### DOSTĘPNE DANE

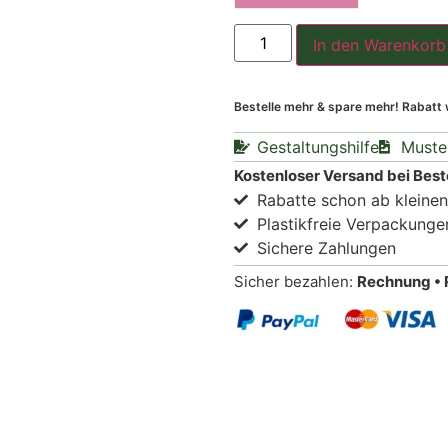
In den Warenkorb
Bestelle mehr & spare mehr! Rabatt
Gestaltungshilfe
Muste
Kostenloser Versand bei Best
Rabatte schon ab kleine
Plastikfreie Verpackunge
Sichere Zahlungen
Sicher bezahlen:
Rechnung • 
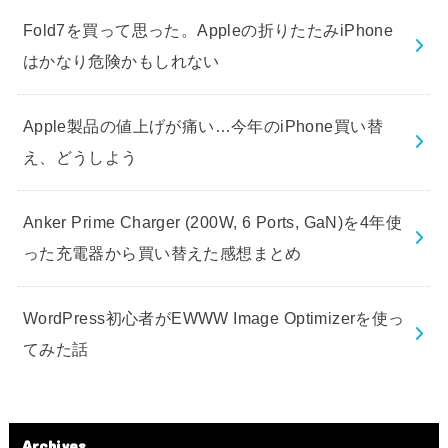
Fold7を買って思った。Appleの折りたたみiPhone
はかなり危険かもしれない
Apple製品の値上げが痛い…今年のiPhone買い替
え、どうしよう
Anker Prime Charger (200W, 6 Ports, GaN)を4年使
った充電器から買い替えた感想まとめ
WordPress初心者がEWWW Image Optimizerを使っ
てみた話
Archives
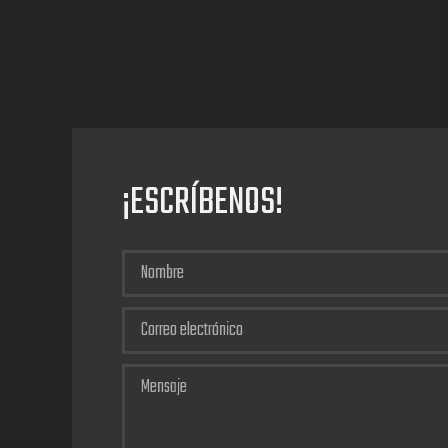
¡ESCRÍBENOS!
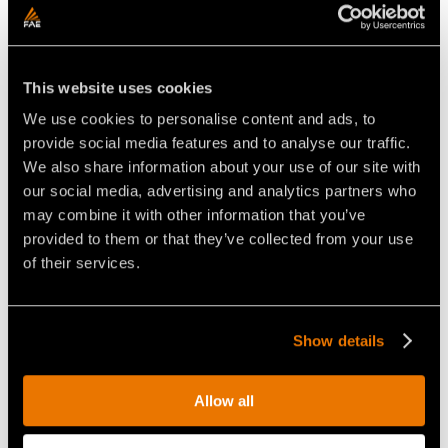
EL VEHÍCULO COMPACTO Y
VEHÍCULO
POTENTE CON ORUGAS A
RADIOCONTROLADO FAE
CONTROL REMOTO
This website uses cookies
RCU75, CAPAZ DE TRITURAR
VEGETACIÓN DE HASTA 15CM
DE DIÁMETRO
We use cookies to personalise content and ads, to
provide social media features and to analyse our traffic.
We also share information about your use of our site with
our social media, advertising and analytics partners who
may combine it with other information that you’ve
provided to them or that they’ve collected from your use
of their services.
VÍDEO - FAE RCU-75 -
VIDEO - FAE RCU-75 - EL
VEHÍCULO
VEHÍCULO CON ORUGAS A
RADIOCONTROLADO CON
CONTROL REMOTO FAE PARA
TRITURADORA FORESTAL
COMBATIR LOS INCENDIOS
Show details
LIMPIA UN BORDE DE LA
FORESTALES
CARRETERA
Allow all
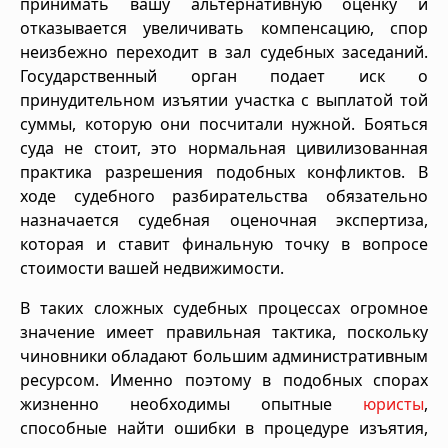
принимать вашу альтернативную оценку и
отказывается увеличивать компенсацию, спор
неизбежно переходит в зал судебных заседаний.
Государственный орган подает иск о
принудительном изъятии участка с выплатой той
суммы, которую они посчитали нужной. Бояться
суда не стоит, это нормальная цивилизованная
практика разрешения подобных конфликтов. В
ходе судебного разбирательства обязательно
назначается судебная оценочная экспертиза,
которая и ставит финальную точку в вопросе
стоимости вашей недвижимости.
В таких сложных судебных процессах огромное
значение имеет правильная тактика, поскольку
чиновники обладают большим административным
ресурсом. Именно поэтому в подобных спорах
жизненно необходимы опытные
юристы
,
способные найти ошибки в процедуре изъятия,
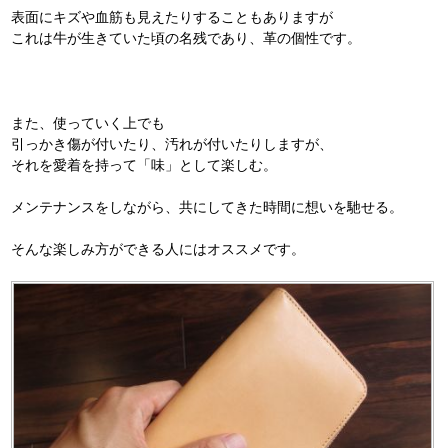
表面にキズや血筋も見えたりすることもありますが
これは牛が生きていた頃の名残であり、革の個性です。
また、使っていく上でも
引っかき傷が付いたり、汚れが付いたりしますが、
それを愛着を持って「味」として楽しむ。
メンテナンスをしながら、共にしてきた時間に想いを馳せる。
そんな楽しみ方ができる人にはオススメです。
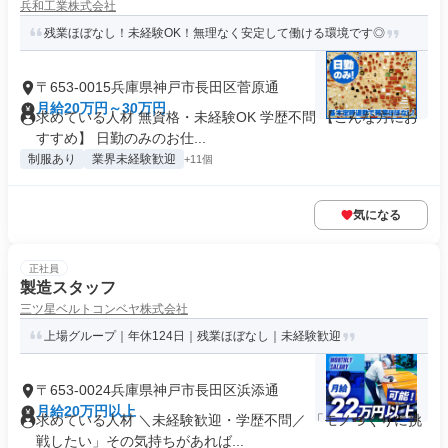
兵和工業株式会社
残業ほぼなし！未経験OK！無理なく安定して働ける環境です◎
〒653-0015兵庫県神戸市長田区菅原通
月給20万円～30万円
求めている人材 無資格・未経験OK 学歴不問 【こんな方にお
すすめ】 日勤のみのお仕...
制服あり
業界未経験歓迎
+11個
気になる
正社員
製造スタッフ
三ツ星ベルトコンベヤ株式会社
上場グループ｜年休124日｜残業ほぼなし｜未経験歓迎
〒653-0024兵庫県神戸市長田区浜添通
月給20万円以上
求めている人材 ＼未経験歓迎・学歴不問／ 「モノづくりに挑
戦したい」その気持ちがあれば...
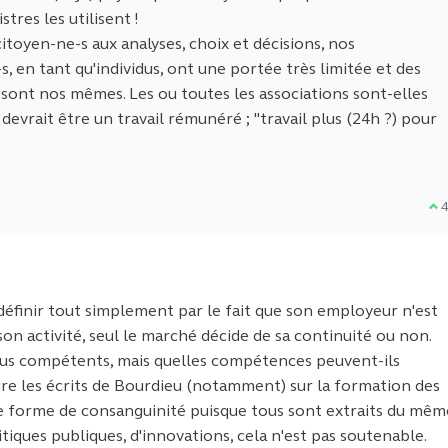
tres les utilisent !
citoyen-ne-s aux analyses, choix et décisions, nos
 en tant qu'individus, ont une portée très limitée et des
s sont nos mêmes. Les ou toutes les associations sont-elles
devrait être un travail rémunéré ; "travail plus (24h ?) pour
Je
 définir tout simplement par le fait que son employeur n'est
son activité, seul le marché décide de sa continuité ou non.
 plus compétents, mais quelles compétences peuvent-ils
lire les écrits de Bourdieu (notamment) sur la formation des
 une forme de consanguinité puisque tous sont extraits du mêm
itiques publiques, d'innovations, cela n'est pas soutenable.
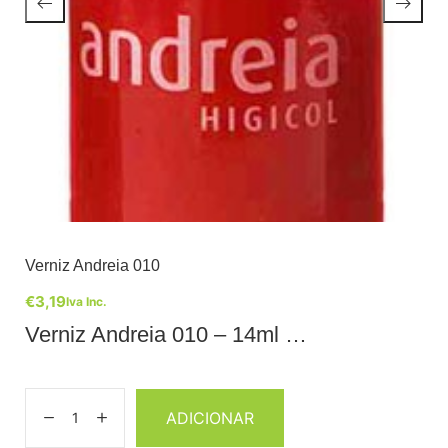
Verniz Andreia 010
€
3,19
Iva Inc.
Verniz Andreia 010 – 14ml …
ADICIONAR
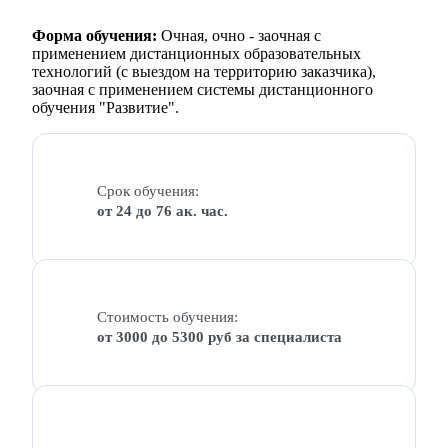
Форма обучения:
Очная, очно - заочная с
применением дистанционных образовательных
технологий (с выездом на территорию заказчика),
заочная с применением системы дистанционного
обучения "Развитие".
Срок обучения:
от 24 до 76 ак. час.
Стоимость обучения:
от 3000 до 5300 руб за специалиста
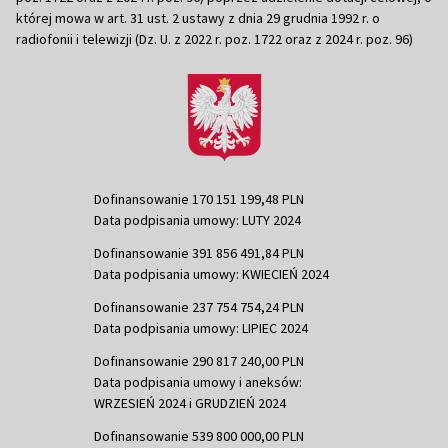
której mowa w art. 31 ust. 2 ustawy z dnia 29 grudnia 1992 r. o
radiofonii i telewizji (Dz. U. z 2022 r. poz. 1722 oraz z 2024 r. poz. 96)
Dofinansowanie 170 151 199,48 PLN
Data podpisania umowy: LUTY 2024
Dofinansowanie 391 856 491,84 PLN
Data podpisania umowy: KWIECIEŃ 2024
Dofinansowanie 237 754 754,24 PLN
Data podpisania umowy: LIPIEC 2024
Dofinansowanie 290 817 240,00 PLN
Data podpisania umowy i aneksów:
WRZESIEŃ 2024 i GRUDZIEŃ 2024
Dofinansowanie 539 800 000,00 PLN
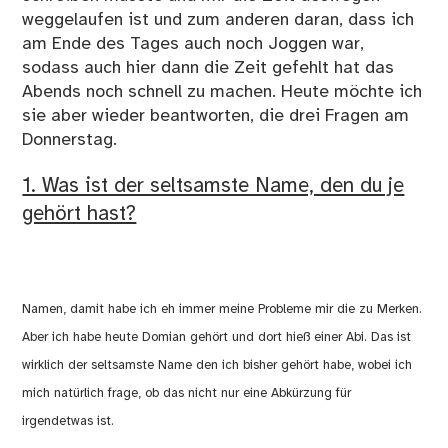
weggelaufen ist und zum anderen daran, dass ich
am Ende des Tages auch noch Joggen war,
sodass auch hier dann die Zeit gefehlt hat das
Abends noch schnell zu machen. Heute möchte ich
sie aber wieder beantworten, die drei Fragen am
Donnerstag.
1. Was ist der seltsamste Name, den du je
gehört hast?
Namen, damit habe ich eh immer meine Probleme mir die zu Merken.
Aber ich habe heute Domian gehört und dort hieß einer Abi. Das ist
wirklich der seltsamste Name den ich bisher gehört habe, wobei ich
mich natürlich frage, ob das nicht nur eine Abkürzung für
irgendetwas ist.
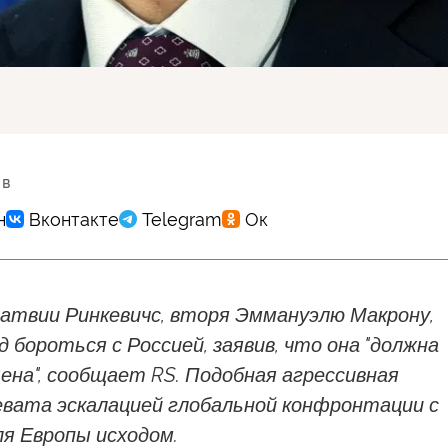
 в
атвии Ринкевичс, вторя Эммануэлю Макрону,
д бороться с Россией, заявив, что она "должна
на", сообщает RS. Подобная агрессивная
евата эскалацией глобальной конфронтации с
я Европы исходом.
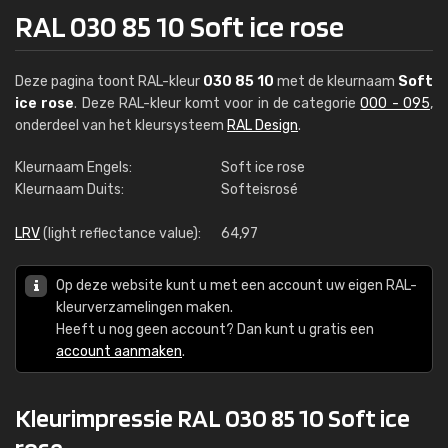
RAL 030 85 10 Soft ice rose
Deze pagina toont RAL-kleur
030 85 10
met de kleurnaam
Soft
ice rose
. Deze RAL-kleur komt voor in de categorie
000 - 095
,
onderdeel van het kleursysteem
RAL Design
.
Kleurnaam Engels:
Soft ice rose
Kleurnaam Duits:
Softeisrosé
LRV
(light reflectance value):
64,97
Op deze website kunt u met een account uw eigen RAL-
kleurverzamelingen maken.
Heeft u nog geen account? Dan kunt u gratis een
account aanmaken
.
Kleurimpressie RAL 030 85 10 Soft ice
rose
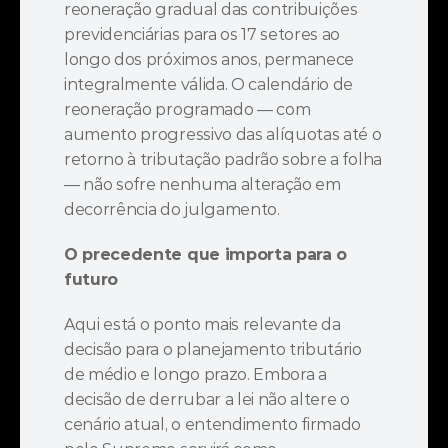
reoneração gradual das contribuições 
previdenciárias para os 17 setores ao 
longo dos próximos anos, permanece 
integralmente válida. O calendário de 
reoneração programado — com 
aumento progressivo das alíquotas até o 
retorno à tributação padrão sobre a folha 
— não sofre nenhuma alteração em 
decorrência do julgamento.
O precedente que importa para o 
futuro
Aqui está o ponto mais relevante da 
decisão para o planejamento tributário 
de médio e longo prazo. Embora a 
decisão de derrubar a lei não altere o 
cenário atual, o entendimento firmado 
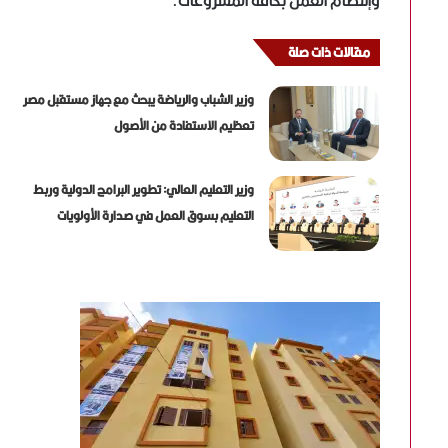
وإنتظام العمل بكافة المشروعات.
مقالات ذات صلة
وزير الشباب والرياضة يبحث مع جهاز مستقبل مصر
تعظيم الاستفادة من الأصول
وزير التعليم العالي: تطوير البرامج الدولية وربط
التعليم بسوق العمل في صدارة الأولويات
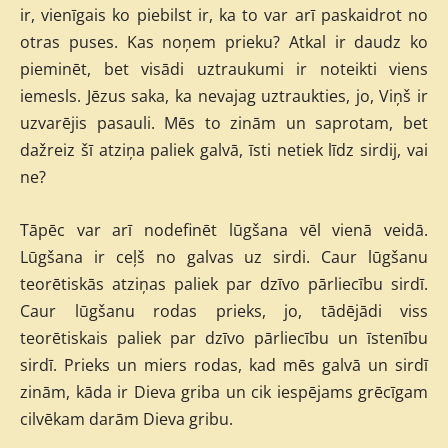
ir, vienīgais ko piebilst ir, ka to var arī paskaidrot no
otras puses. Kas noņem prieku? Atkal ir daudz ko
pieminēt, bet visādi uztraukumi ir noteikti viens
iemesls. Jēzus saka, ka nevajag uztraukties, jo, Viņš ir
uzvarējis pasauli. Mēs to zinām un saprotam, bet
dažreiz šī atziņa paliek galvā, īsti netiek līdz sirdij, vai
ne?
Tāpēc var arī nodefinēt lūgšana vēl vienā veidā.
Lūgšana ir ceļš no galvas uz sirdi. Caur lūgšanu
teorētiskās atziņas paliek par dzīvo pārliecību sirdī.
Caur lūgšanu rodas prieks, jo, tādējādi viss
teorētiskais paliek par dzīvo pārliecību un īstenību
sirdī. Prieks un miers rodas, kad mēs galvā un sirdī
zinām, kāda ir Dieva griba un cik iespējams grēcīgam
cilvēkam darām Dieva gribu.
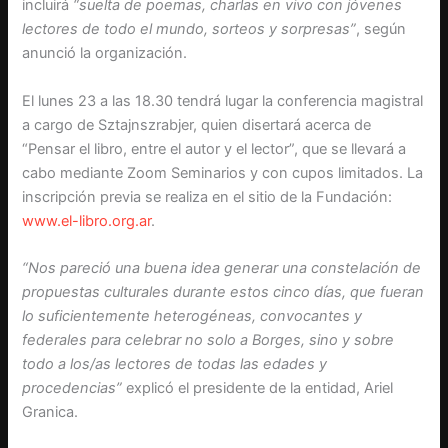
incluirá
“suelta de poemas, charlas en vivo con jóvenes
lectores de todo el mundo, sorteos y sorpresas”
, según
anunció la organización.
El lunes 23 a las 18.30 tendrá lugar la conferencia magistral
a cargo de Sztajnszrabjer, quien disertará acerca de
“Pensar el libro, entre el autor y el lector”, que se llevará a
cabo mediante Zoom Seminarios y con cupos limitados. La
inscripción previa se realiza en el sitio de la Fundación:
www.el-libro.org.ar
.
“Nos pareció una buena idea generar una constelación de
propuestas culturales durante estos cinco días, que fueran
lo suficientemente heterogéneas, convocantes y
federales para celebrar no solo a Borges, sino y sobre
todo a los/as lectores de todas las edades y
procedencias”
explicó el presidente de la entidad, Ariel
Granica.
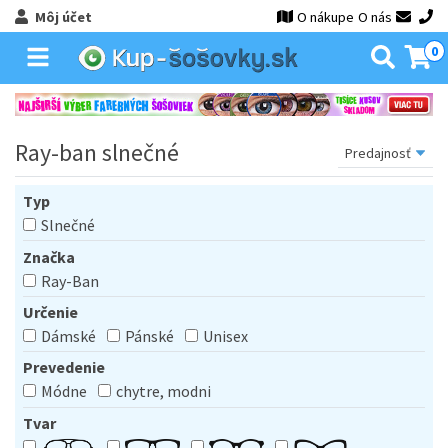
Môj účet
O nákupe
O nás
0
Ray-ban slnečné
Typ
Slnečné
Značka
Ray-Ban
Určenie
Dámské
Pánské
Unisex
Prevedenie
Módne
chytre, modni
Tvar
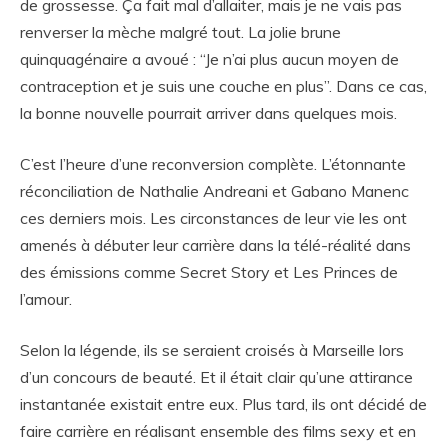
de grossesse. Ça fait mal d’allaiter, mais je ne vais pas
renverser la mèche malgré tout. La jolie brune
quinquagénaire a avoué : “Je n’ai plus aucun moyen de
contraception et je suis une couche en plus”. Dans ce cas,
la bonne nouvelle pourrait arriver dans quelques mois.
C’est l’heure d’une reconversion complète. L’étonnante
réconciliation de Nathalie Andreani et Gabano Manenc
ces derniers mois. Les circonstances de leur vie les ont
amenés à débuter leur carrière dans la télé-réalité dans
des émissions comme Secret Story et Les Princes de
l’amour.
Selon la légende, ils se seraient croisés à Marseille lors
d’un concours de beauté. Et il était clair qu’une attirance
instantanée existait entre eux. Plus tard, ils ont décidé de
faire carrière en réalisant ensemble des films sexy et en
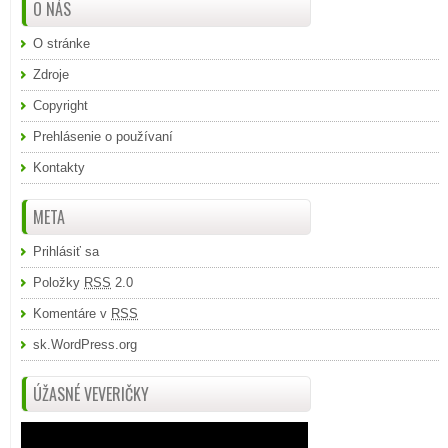
O NÁS
O stránke
Zdroje
Copyright
Prehlásenie o používaní
Kontakty
META
Prihlásiť sa
Položky
RSS
2.0
Komentáre v
RSS
sk.WordPress.org
ÚŽASNÉ VEVERIČKY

######

(ZADANIE): Przepisz słowo w słowo wiersze od tego, który zawiera „weggelaufen ist und”, aż do tego, który zawiera „я Европы исходом.”, łącznie z nim. Oznaczenia obrazów pomiń w odpowiedzi.

(WYNIK):
weggelaufen ist und zum anderen daran, dass ich
am Ende des Tages auch noch Joggen war,
sodass auch hier dann die Zeit gefehlt hat das
Abends noch schnell zu machen. Heute möchte ich
sie aber wieder beantworten, die drei Fragen am
Donnerstag.
1. Was ist der seltsamste Name, den du je
gehört hast?
Namen, damit habe ich eh immer meine Probleme mir die zu Merken.
Aber ich habe heute Domian gehört und dort hieß einer Abi. Das ist
wirklich der seltsamste Name den ich bisher gehört habe, wobei ich
mich natürlich frage, ob das nicht nur eine Abkürzung für
irgendetwas ist.
 в
атвии Ринкевичс, вторя Эммануэлю Макрону,
д бороться с Россией, заявив, что она "должна
на", сообщает RS. Подобная агрессивная
евата эскалацией глобальной конфронтации с
я Европы исходом.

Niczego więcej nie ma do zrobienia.